# Harley/indian



## JO BO (May 23, 2006)

Always looking for anything either Harley Davidson or Indian. Complete bicycles or just a single part. Let me know what you have.Thanks JO BO


----------



## kimmysandhu (Sep 13, 2010)

visit www.kwcycles.com indian bicycle co


----------



## bud poe (Sep 13, 2010)

I don't think that was the type of "Indian" bicycle he was looking for, but kind of a cool site...
Bud


----------



## BreezyRider (Sep 14, 2010)

I have a 1951 Indian Scout with a vintage child carrier.  $250.00 OBO  Can send pics on request.


----------



## redline1968 (Sep 14, 2010)

ebay is good.


----------



## mikecuda (May 30, 2021)

I bought this 1952 Indian Scout that is untouched and all original  ( I have the original seat, but the leather is gone)  off Ebay several years ago for $125. local pickup.  It's one of the nicest riding bikes I ever owned.

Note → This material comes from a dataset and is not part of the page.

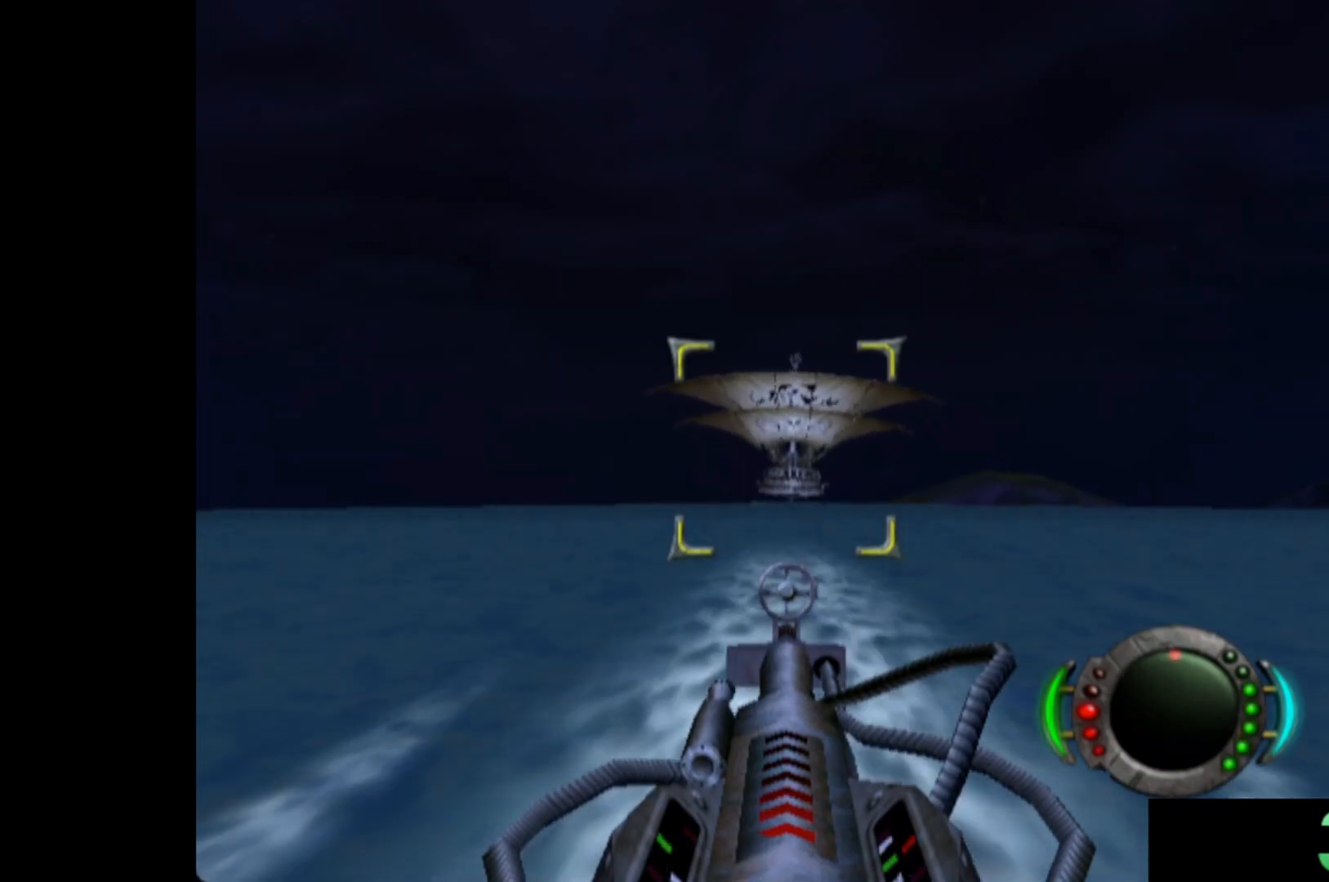
{"buttons": [], "left_stick": "center", "events": []}
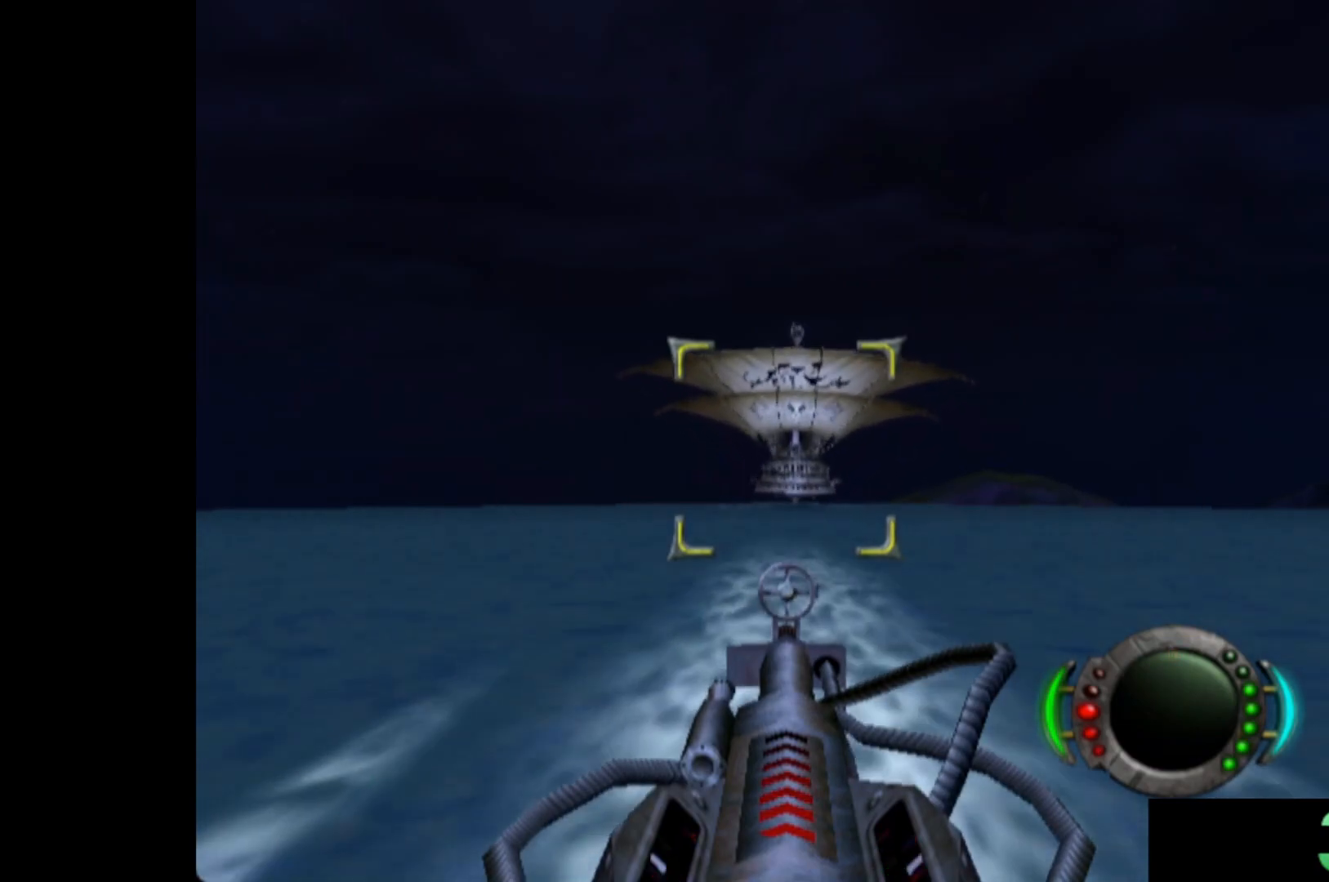
{"buttons": [], "left_stick": "center", "events": []}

Here is a photo of it on display at the AACA Museum in Hershey, PA for the Indian motorcycle exhibit.   My little Scout was sitting 8 feet away from the oldest Indian motorcycle on planet Earth.  I also got all the original paperwork for my Scout event the dealer literature.   Honored to own this bike.


----------



## kahloop1 (Jun 18, 2021)

Is your bike still on display?


----------



## mikecuda (Jun 18, 2021)

kahloop1 said:


> Is your bike still on display?



The Indian display is over at the Museum.  I put it back in my private Collection.


----------



## kahloop1 (Jun 18, 2021)

Thanks, I have a couple of those, but not sure how original they are. If yours was still on display I was going to go have a look..


----------



## mikecuda (Jun 18, 2021)

kahloop1 said:


> Thanks, I have a couple of those, but not sure how original they are. If yours was still on display I was going to go have a look..



Let me know what info you need.  I'm go over to my area where the bike is tomorrow.  i can take photos for you.


----------